RAC's plight brings up other space issues. The Medinah was optioned to Metro Theater Company and Gash/Voigt Dance Theatre -- a consortium that calls itself City Arts -- for $1. Everyone knows the need for a midsize performance/rehearsal/education space, yet the Grand Center folk sit in their offices and call themselves facilitators. Meanwhile, City Arts finds itself with a dilapidated building and wonders whether that dollar was money well spent.

With the closing of the St. Marcus Theatre as a result of those aforementioned gay-sex issues, Scott Miller's New Line Theatre went a-wandering, first to the A.E. Hotchner Studio Theatre at Washington University for a celebratory revival of Hair. The company now finds itself sharing the ArtLoft space with the HotHouse Theatre Company. Joan Lipkin and That Uppity Theatre Company are still without a home, and those who made the regular visit to Lipkin's AC/DC Series are without the stories from people at the fringes of culture that the series generally provided.

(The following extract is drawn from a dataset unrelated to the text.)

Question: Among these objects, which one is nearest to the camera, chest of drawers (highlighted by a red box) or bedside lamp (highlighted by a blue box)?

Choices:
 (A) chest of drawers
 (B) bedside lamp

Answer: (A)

Some spaces don't appear; others are threatened with destruction. Busch Stadium is probably as due for the wrecking ball as any not-even-40-year-old building can be. As Andrew Young once observed, when 100 businessmen decide something is going to happen, it happens. The blockhead Cardinal owners want to take a historic structure, the first of the truly modern stadiums, and make it into yet another replica of Camden Yards, which is just another replica of various older stadiums. Hellmuth, Obata & Kassabaum -- the wonderful folks who thrust the federal-courthouse phallus into the skyline, who gave us the Postmodernism 101 addition to the Missouri Historical Society, who propagate a desert of architectural blandness, not just in St. Louis but around the world -- will build a stadium absent of history. Think of how Busch Stadium, if it were renovated and remained standing, would stand counter to the new fancies pillaging the economies of cities everywhere. The very nostalgia Wrigley Field banks on could belong to Busch as well: the stadium that ushered in a new brand of baseball, where with modernity came integration, where people can still point to Willie McCovey's poke or any number of McGwire's. We endanger memory when the edifices where that memory resides are destroyed. Whatever the economic dreams (easily burst with any economic reason) the owners have for a new stadium, they're neglecting the value of the old, especially as it may contrast with the new.

No one should get all moony about how Busch binds a fractured city together -- it didn't in the '60s, and don't expect a new stadium (or a central arts-and-entertainment district) to do so at the start of the new century, either. One sure and yet constantly neglected gathering space for this fractured city is the river -- another one of those truths that everyone knows and everyone talks about and then does nothing to change. Coming in April is a lecture at the Missouri History Museum on "Reclaiming Our Riverfront." When this column began a year-and-a-half ago, the first topic was the neglect of the river and how this neglect stalled the progress, and precipitated the decline, of the city. Go into the Post-Dispatch archives and find editorials making the same obvious conclusion, year after year. Yet St. Louis sits on the banks of the river that defines America, a bag over its head.

Good grief. What blockheads. How did you know so much about St. Louis, Charles Schulz?